- [The problem] In the listing, revise the lines from the line with "scientific name: Eriogonum nudum" to the line with "genus: Pyrgus" by putting "vernacular name" in place of "common name" and changing nothing else. Return only those lines.

- [Records for the exercise]

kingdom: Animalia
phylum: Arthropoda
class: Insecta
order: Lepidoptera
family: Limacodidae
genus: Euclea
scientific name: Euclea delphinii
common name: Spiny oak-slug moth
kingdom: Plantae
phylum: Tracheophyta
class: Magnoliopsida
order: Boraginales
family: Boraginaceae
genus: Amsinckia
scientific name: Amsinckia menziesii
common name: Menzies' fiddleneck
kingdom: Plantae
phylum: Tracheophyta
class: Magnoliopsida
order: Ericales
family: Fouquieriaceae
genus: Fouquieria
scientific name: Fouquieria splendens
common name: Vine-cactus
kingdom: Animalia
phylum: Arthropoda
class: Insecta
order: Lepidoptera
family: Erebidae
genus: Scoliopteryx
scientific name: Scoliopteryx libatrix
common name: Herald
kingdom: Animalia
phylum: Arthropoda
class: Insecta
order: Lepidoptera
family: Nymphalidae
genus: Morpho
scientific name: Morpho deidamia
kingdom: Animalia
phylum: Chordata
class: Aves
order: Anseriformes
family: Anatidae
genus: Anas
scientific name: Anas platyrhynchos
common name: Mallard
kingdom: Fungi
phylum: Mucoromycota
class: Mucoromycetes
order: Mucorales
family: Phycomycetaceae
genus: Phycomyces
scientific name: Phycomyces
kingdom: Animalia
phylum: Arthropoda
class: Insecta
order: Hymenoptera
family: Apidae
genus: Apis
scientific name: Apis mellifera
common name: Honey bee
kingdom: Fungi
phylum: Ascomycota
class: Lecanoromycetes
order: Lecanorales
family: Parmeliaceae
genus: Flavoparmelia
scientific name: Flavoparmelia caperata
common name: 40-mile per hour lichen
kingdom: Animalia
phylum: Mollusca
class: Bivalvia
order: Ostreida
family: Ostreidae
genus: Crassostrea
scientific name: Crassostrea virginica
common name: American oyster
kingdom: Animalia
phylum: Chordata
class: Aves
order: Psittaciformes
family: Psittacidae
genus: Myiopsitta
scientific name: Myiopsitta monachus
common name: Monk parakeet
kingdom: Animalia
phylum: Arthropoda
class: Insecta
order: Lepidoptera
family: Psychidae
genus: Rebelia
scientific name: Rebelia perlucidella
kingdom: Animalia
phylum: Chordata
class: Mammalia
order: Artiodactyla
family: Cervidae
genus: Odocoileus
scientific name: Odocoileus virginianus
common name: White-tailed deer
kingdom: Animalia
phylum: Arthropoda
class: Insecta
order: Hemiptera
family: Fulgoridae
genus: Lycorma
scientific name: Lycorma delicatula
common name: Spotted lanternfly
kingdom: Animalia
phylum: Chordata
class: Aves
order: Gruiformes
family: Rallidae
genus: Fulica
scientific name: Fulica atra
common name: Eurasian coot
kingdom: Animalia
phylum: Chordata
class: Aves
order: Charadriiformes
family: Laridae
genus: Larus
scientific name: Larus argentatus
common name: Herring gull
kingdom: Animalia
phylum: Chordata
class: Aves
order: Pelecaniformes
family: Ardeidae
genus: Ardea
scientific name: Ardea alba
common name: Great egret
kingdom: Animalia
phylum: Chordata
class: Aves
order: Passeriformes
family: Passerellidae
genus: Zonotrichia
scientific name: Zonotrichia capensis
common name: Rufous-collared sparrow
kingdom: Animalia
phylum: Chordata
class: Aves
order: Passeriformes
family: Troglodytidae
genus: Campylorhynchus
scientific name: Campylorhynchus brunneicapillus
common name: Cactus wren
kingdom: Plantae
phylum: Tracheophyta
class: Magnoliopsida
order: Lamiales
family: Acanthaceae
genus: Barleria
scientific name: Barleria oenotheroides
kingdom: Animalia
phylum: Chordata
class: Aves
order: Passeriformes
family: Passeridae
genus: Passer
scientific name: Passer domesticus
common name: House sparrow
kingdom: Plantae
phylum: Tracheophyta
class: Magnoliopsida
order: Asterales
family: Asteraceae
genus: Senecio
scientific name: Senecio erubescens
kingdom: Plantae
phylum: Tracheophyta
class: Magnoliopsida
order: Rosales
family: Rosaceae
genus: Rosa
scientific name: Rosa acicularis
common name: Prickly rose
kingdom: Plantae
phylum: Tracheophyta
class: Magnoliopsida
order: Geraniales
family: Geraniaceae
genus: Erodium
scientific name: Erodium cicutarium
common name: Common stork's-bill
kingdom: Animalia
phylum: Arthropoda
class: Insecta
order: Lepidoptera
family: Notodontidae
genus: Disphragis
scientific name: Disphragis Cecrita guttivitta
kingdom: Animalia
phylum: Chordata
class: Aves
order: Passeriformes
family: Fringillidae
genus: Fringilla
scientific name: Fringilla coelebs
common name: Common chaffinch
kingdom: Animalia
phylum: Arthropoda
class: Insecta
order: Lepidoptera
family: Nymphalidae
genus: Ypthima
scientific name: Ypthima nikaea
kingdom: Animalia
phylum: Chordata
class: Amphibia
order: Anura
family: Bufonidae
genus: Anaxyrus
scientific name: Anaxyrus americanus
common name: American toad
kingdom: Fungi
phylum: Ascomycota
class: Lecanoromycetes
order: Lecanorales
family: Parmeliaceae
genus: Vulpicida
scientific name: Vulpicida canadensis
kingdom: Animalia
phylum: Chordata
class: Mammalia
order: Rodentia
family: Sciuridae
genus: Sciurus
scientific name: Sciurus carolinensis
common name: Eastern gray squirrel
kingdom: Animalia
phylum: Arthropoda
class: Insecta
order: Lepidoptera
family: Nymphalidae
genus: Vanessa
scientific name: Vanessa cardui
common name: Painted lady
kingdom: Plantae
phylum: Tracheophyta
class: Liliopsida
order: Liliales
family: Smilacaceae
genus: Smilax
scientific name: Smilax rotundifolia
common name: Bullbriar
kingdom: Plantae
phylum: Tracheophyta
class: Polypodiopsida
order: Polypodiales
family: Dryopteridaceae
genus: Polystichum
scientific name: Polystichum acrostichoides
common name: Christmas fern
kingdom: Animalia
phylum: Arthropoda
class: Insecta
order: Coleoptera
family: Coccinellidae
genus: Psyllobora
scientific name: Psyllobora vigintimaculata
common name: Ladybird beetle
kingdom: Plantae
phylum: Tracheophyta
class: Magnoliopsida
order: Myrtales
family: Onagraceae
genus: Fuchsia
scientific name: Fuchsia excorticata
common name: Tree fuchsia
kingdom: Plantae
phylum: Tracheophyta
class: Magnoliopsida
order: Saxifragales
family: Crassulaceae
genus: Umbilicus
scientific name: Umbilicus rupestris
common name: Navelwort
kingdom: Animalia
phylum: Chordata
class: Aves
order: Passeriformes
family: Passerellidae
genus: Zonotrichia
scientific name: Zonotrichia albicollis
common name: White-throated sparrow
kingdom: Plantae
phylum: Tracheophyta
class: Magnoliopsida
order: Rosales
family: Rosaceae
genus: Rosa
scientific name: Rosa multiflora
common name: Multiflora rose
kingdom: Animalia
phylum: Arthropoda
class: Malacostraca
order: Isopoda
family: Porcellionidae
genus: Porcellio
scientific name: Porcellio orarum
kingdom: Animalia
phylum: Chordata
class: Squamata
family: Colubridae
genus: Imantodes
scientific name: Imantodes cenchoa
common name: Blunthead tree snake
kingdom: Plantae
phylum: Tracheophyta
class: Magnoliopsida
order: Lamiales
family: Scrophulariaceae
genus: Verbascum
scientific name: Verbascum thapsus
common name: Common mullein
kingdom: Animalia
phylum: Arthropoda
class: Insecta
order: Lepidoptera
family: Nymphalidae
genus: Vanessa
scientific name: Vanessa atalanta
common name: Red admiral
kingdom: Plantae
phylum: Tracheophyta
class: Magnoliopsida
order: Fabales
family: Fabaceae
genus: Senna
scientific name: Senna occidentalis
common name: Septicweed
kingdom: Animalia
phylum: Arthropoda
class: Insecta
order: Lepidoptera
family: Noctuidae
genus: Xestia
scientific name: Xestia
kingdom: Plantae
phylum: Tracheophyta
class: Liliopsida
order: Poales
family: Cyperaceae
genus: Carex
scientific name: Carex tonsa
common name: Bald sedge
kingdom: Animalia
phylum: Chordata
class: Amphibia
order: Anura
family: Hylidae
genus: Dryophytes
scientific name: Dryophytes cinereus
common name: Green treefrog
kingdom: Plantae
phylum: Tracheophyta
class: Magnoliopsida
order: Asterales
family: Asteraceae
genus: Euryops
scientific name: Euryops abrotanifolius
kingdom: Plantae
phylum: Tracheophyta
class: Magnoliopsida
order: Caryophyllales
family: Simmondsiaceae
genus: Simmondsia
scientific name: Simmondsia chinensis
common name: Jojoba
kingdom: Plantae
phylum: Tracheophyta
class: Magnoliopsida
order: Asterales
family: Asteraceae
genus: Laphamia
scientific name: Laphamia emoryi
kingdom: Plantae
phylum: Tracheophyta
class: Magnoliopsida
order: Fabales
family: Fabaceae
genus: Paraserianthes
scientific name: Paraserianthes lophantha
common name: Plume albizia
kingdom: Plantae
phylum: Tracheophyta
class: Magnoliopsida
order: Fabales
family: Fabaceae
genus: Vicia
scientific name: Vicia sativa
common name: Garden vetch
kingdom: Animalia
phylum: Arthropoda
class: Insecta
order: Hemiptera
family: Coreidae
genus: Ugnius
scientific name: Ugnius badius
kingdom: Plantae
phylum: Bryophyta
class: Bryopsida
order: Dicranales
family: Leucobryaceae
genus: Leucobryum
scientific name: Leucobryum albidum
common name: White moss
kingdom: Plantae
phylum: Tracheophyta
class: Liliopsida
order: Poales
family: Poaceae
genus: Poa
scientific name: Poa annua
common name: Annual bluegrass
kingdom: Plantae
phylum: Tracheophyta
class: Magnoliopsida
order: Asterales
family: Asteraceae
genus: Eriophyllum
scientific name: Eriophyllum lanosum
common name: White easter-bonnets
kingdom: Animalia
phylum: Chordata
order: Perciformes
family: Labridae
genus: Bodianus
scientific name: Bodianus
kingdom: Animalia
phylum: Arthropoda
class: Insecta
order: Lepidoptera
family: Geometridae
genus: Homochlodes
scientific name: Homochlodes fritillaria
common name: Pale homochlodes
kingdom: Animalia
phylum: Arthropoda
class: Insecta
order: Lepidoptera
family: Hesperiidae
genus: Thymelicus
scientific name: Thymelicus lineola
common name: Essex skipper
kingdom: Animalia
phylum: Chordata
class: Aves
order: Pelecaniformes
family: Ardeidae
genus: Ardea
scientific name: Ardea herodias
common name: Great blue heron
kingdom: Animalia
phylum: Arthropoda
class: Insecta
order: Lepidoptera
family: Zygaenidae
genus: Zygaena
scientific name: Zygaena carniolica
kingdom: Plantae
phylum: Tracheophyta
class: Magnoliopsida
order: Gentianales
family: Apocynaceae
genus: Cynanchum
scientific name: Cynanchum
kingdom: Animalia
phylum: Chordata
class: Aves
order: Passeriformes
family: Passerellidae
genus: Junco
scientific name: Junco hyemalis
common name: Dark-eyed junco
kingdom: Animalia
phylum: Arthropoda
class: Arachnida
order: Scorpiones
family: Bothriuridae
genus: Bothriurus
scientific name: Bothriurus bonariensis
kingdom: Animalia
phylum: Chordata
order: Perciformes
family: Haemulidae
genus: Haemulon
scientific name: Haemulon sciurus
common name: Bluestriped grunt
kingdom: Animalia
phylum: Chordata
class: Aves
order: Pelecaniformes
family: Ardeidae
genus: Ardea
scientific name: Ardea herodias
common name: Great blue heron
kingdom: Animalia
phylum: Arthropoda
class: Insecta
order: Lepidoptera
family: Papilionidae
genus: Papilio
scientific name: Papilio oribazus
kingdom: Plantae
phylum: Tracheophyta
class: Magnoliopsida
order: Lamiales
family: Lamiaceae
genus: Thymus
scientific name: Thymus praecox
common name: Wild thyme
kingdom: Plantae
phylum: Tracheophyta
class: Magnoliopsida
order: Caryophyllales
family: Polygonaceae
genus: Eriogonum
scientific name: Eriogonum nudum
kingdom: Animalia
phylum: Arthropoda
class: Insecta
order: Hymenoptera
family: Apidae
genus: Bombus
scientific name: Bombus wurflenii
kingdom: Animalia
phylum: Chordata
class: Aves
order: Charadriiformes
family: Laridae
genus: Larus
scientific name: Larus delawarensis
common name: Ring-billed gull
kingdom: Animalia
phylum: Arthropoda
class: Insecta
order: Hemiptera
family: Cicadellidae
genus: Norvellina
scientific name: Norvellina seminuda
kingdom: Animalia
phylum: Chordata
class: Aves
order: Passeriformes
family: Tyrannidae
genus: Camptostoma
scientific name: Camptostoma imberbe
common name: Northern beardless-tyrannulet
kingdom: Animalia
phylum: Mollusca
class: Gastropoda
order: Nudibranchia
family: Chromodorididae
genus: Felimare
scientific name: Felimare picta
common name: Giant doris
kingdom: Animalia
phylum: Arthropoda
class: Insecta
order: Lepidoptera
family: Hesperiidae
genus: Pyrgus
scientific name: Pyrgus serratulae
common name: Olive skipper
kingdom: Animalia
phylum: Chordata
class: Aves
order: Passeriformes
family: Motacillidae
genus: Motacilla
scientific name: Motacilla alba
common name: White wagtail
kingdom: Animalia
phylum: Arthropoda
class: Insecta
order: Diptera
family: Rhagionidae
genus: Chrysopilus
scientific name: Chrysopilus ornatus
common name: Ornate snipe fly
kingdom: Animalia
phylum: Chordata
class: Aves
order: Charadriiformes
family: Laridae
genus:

- [Correct result]
scientific name: Eriogonum nudum
kingdom: Animalia
phylum: Arthropoda
class: Insecta
order: Hymenoptera
family: Apidae
genus: Bombus
scientific name: Bombus wurflenii
kingdom: Animalia
phylum: Chordata
class: Aves
order: Charadriiformes
family: Laridae
genus: Larus
scientific name: Larus delawarensis
vernacular name: Ring-billed gull
kingdom: Animalia
phylum: Arthropoda
class: Insecta
order: Hemiptera
family: Cicadellidae
genus: Norvellina
scientific name: Norvellina seminuda
kingdom: Animalia
phylum: Chordata
class: Aves
order: Passeriformes
family: Tyrannidae
genus: Camptostoma
scientific name: Camptostoma imberbe
vernacular name: Northern beardless-tyrannulet
kingdom: Animalia
phylum: Mollusca
class: Gastropoda
order: Nudibranchia
family: Chromodorididae
genus: Felimare
scientific name: Felimare picta
vernacular name: Giant doris
kingdom: Animalia
phylum: Arthropoda
class: Insecta
order: Lepidoptera
family: Hesperiidae
genus: Pyrgus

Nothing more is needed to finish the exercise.